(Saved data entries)
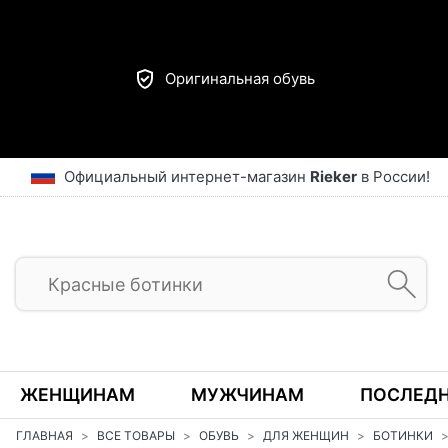
Оригинальная обувь
Официальный интернет-магазин
Rieker
в России!
ЖЕНЩИНАМ
МУЖЧИНАМ
ПОСЛЕДН
ГЛАВНАЯ
ВСЕ ТОВАРЫ
ОБУВЬ
ДЛЯ ЖЕНЩИН
БОТИНКИ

* **Work instructions**: Please repeat the text of all the entries above word for word, line by line, leaving the pictures out of your answer.

* **Solution below**:
Оригинальная обувь
Официальный интернет-магазин
Rieker
в России!
ЖЕНЩИНАМ
МУЖЧИНАМ
ПОСЛЕДН
ГЛАВНАЯ
ВСЕ ТОВАРЫ
ОБУВЬ
ДЛЯ ЖЕНЩИН
БОТИНКИ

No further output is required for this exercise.